→ Work instructions
Reproduce all of the records below verbatim, line for line, with nothing changed.

— start of Information shown —

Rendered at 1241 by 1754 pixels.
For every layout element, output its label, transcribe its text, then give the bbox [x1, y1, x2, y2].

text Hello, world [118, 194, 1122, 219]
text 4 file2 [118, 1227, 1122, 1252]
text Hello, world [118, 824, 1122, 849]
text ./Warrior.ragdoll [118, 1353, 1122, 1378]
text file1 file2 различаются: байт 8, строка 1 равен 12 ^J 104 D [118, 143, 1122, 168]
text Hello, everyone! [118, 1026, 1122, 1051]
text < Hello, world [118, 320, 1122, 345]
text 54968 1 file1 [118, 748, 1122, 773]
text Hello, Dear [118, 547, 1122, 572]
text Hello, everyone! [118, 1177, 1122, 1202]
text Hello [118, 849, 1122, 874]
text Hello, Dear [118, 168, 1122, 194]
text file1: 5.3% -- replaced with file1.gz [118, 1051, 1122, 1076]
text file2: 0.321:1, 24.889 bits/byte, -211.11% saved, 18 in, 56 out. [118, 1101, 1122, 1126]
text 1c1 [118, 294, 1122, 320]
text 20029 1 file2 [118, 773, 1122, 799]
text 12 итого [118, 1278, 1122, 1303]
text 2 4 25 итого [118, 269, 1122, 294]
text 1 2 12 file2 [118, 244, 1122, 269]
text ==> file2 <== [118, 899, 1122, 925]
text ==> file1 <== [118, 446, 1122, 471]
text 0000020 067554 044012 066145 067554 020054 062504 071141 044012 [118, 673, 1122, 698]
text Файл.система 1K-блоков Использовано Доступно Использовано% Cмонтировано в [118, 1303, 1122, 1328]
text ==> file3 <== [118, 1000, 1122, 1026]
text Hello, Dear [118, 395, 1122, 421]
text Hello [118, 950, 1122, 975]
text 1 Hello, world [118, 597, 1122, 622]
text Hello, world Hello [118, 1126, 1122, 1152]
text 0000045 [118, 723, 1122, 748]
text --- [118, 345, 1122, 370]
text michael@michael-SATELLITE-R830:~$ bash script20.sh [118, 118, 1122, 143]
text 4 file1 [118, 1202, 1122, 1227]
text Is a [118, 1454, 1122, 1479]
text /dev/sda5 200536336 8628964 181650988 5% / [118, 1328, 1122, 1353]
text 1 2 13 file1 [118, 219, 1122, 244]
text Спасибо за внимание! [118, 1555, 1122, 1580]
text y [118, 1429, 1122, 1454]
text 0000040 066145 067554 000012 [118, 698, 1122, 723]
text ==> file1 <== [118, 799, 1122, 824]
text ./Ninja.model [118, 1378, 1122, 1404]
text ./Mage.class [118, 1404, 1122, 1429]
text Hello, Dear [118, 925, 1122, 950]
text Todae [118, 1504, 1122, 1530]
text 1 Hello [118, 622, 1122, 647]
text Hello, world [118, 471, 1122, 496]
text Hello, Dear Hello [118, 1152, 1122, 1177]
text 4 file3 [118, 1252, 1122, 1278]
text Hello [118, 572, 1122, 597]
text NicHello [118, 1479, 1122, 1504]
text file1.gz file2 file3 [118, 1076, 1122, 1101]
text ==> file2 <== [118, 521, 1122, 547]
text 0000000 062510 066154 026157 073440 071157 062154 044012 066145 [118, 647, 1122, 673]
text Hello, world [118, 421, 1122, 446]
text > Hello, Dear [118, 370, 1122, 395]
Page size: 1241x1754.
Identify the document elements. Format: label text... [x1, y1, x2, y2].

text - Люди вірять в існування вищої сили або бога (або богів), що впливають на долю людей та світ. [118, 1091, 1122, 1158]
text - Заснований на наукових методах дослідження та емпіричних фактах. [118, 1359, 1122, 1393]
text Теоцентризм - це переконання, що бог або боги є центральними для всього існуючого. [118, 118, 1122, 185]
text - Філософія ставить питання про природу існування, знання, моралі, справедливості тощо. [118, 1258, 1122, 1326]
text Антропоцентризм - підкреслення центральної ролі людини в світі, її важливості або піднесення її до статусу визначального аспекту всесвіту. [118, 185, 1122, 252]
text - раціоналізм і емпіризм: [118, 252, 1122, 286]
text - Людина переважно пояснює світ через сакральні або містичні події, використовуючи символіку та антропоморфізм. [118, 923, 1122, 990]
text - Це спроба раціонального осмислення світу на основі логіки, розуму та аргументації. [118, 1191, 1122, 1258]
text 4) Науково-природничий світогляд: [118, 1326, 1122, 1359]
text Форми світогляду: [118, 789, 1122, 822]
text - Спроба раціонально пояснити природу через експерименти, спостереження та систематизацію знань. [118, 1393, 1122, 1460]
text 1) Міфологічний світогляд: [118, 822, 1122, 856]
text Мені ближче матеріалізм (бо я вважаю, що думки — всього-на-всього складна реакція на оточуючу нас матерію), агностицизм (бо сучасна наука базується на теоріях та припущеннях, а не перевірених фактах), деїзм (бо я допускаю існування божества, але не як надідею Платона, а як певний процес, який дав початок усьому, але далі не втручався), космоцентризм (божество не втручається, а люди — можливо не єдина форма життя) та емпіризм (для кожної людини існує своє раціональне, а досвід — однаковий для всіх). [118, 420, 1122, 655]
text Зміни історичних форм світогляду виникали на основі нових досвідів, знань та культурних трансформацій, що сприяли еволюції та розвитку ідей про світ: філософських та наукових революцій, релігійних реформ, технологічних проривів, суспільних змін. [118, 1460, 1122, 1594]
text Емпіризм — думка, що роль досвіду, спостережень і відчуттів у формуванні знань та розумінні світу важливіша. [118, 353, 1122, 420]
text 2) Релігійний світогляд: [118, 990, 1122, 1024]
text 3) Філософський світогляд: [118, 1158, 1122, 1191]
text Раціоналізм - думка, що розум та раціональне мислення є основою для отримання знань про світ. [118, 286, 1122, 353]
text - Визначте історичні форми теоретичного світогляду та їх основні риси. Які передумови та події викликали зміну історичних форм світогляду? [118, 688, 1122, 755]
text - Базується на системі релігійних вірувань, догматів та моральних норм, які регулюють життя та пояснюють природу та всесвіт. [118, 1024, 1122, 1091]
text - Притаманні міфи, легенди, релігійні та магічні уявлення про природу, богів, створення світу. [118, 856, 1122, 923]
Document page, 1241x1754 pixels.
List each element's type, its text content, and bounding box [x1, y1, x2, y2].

— end of Information shown —

→ Answer in full
Rendered at 1241 by 1754 pixels.
For every layout element, output its label, transcribe its text, then give the bbox [x1, y1, x2, y2].

text Hello, world [118, 194, 1122, 219]
text 4 file2 [118, 1227, 1122, 1252]
text Hello, world [118, 824, 1122, 849]
text ./Warrior.ragdoll [118, 1353, 1122, 1378]
text file1 file2 различаются: байт 8, строка 1 равен 12 ^J 104 D [118, 143, 1122, 168]
text Hello, everyone! [118, 1026, 1122, 1051]
text < Hello, world [118, 320, 1122, 345]
text 54968 1 file1 [118, 748, 1122, 773]
text Hello, Dear [118, 547, 1122, 572]
text Hello, everyone! [118, 1177, 1122, 1202]
text Hello [118, 849, 1122, 874]
text Hello, Dear [118, 168, 1122, 194]
text file1: 5.3% -- replaced with file1.gz [118, 1051, 1122, 1076]
text file2: 0.321:1, 24.889 bits/byte, -211.11% saved, 18 in, 56 out. [118, 1101, 1122, 1126]
text 1c1 [118, 294, 1122, 320]
text 20029 1 file2 [118, 773, 1122, 799]
text 12 итого [118, 1278, 1122, 1303]
text 2 4 25 итого [118, 269, 1122, 294]
text 1 2 12 file2 [118, 244, 1122, 269]
text ==> file2 <== [118, 899, 1122, 925]
text ==> file1 <== [118, 446, 1122, 471]
text 0000020 067554 044012 066145 067554 020054 062504 071141 044012 [118, 673, 1122, 698]
text Файл.система 1K-блоков Использовано Доступно Использовано% Cмонтировано в [118, 1303, 1122, 1328]
text ==> file3 <== [118, 1000, 1122, 1026]
text Hello, Dear [118, 395, 1122, 421]
text Hello [118, 950, 1122, 975]
text 1 Hello, world [118, 597, 1122, 622]
text Hello, world Hello [118, 1126, 1122, 1152]
text 0000045 [118, 723, 1122, 748]
text --- [118, 345, 1122, 370]
text michael@michael-SATELLITE-R830:~$ bash script20.sh [118, 118, 1122, 143]
text 4 file1 [118, 1202, 1122, 1227]
text Is a [118, 1454, 1122, 1479]
text /dev/sda5 200536336 8628964 181650988 5% / [118, 1328, 1122, 1353]
text 1 2 13 file1 [118, 219, 1122, 244]
text Спасибо за внимание! [118, 1555, 1122, 1580]
text y [118, 1429, 1122, 1454]
text 0000040 066145 067554 000012 [118, 698, 1122, 723]
text ==> file1 <== [118, 799, 1122, 824]
text ./Ninja.model [118, 1378, 1122, 1404]
text ./Mage.class [118, 1404, 1122, 1429]
text Hello, Dear [118, 925, 1122, 950]
text Todae [118, 1504, 1122, 1530]
text 1 Hello [118, 622, 1122, 647]
text Hello, world [118, 471, 1122, 496]
text Hello, Dear Hello [118, 1152, 1122, 1177]
text 4 file3 [118, 1252, 1122, 1278]
text Hello [118, 572, 1122, 597]
text NicHello [118, 1479, 1122, 1504]
text file1.gz file2 file3 [118, 1076, 1122, 1101]
text ==> file2 <== [118, 521, 1122, 547]
text 0000000 062510 066154 026157 073440 071157 062154 044012 066145 [118, 647, 1122, 673]
text Hello, world [118, 421, 1122, 446]
text > Hello, Dear [118, 370, 1122, 395]
Page size: 1241x1754.
Identify the document elements. Format: label text... [x1, y1, x2, y2].

text - Люди вірять в існування вищої сили або бога (або богів), що впливають на долю людей та світ. [118, 1091, 1122, 1158]
text - Заснований на наукових методах дослідження та емпіричних фактах. [118, 1359, 1122, 1393]
text Теоцентризм - це переконання, що бог або боги є центральними для всього існуючого. [118, 118, 1122, 185]
text - Філософія ставить питання про природу існування, знання, моралі, справедливості тощо. [118, 1258, 1122, 1326]
text Антропоцентризм - підкреслення центральної ролі людини в світі, її важливості або піднесення її до статусу визначального аспекту всесвіту. [118, 185, 1122, 252]
text - раціоналізм і емпіризм: [118, 252, 1122, 286]
text - Людина переважно пояснює світ через сакральні або містичні події, використовуючи символіку та антропоморфізм. [118, 923, 1122, 990]
text - Це спроба раціонального осмислення світу на основі логіки, розуму та аргументації. [118, 1191, 1122, 1258]
text 4) Науково-природничий світогляд: [118, 1326, 1122, 1359]
text Форми світогляду: [118, 789, 1122, 822]
text - Спроба раціонально пояснити природу через експерименти, спостереження та систематизацію знань. [118, 1393, 1122, 1460]
text 1) Міфологічний світогляд: [118, 822, 1122, 856]
text Мені ближче матеріалізм (бо я вважаю, що думки — всього-на-всього складна реакція на оточуючу нас матерію), агностицизм (бо сучасна наука базується на теоріях та припущеннях, а не перевірених фактах), деїзм (бо я допускаю існування божества, але не як надідею Платона, а як певний процес, який дав початок усьому, але далі не втручався), космоцентризм (божество не втручається, а люди — можливо не єдина форма життя) та емпіризм (для кожної людини існує своє раціональне, а досвід — однаковий для всіх). [118, 420, 1122, 655]
text Зміни історичних форм світогляду виникали на основі нових досвідів, знань та культурних трансформацій, що сприяли еволюції та розвитку ідей про світ: філософських та наукових революцій, релігійних реформ, технологічних проривів, суспільних змін. [118, 1460, 1122, 1594]
text Емпіризм — думка, що роль досвіду, спостережень і відчуттів у формуванні знань та розумінні світу важливіша. [118, 353, 1122, 420]
text 2) Релігійний світогляд: [118, 990, 1122, 1024]
text 3) Філософський світогляд: [118, 1158, 1122, 1191]
text Раціоналізм - думка, що розум та раціональне мислення є основою для отримання знань про світ. [118, 286, 1122, 353]
text - Визначте історичні форми теоретичного світогляду та їх основні риси. Які передумови та події викликали зміну історичних форм світогляду? [118, 688, 1122, 755]
text - Базується на системі релігійних вірувань, догматів та моральних норм, які регулюють життя та пояснюють природу та всесвіт. [118, 1024, 1122, 1091]
text - Притаманні міфи, легенди, релігійні та магічні уявлення про природу, богів, створення світу. [118, 856, 1122, 923]
Document page, 1241x1754 pixels.
List each element's type, its text content, and bounding box [x1, y1, x2, y2].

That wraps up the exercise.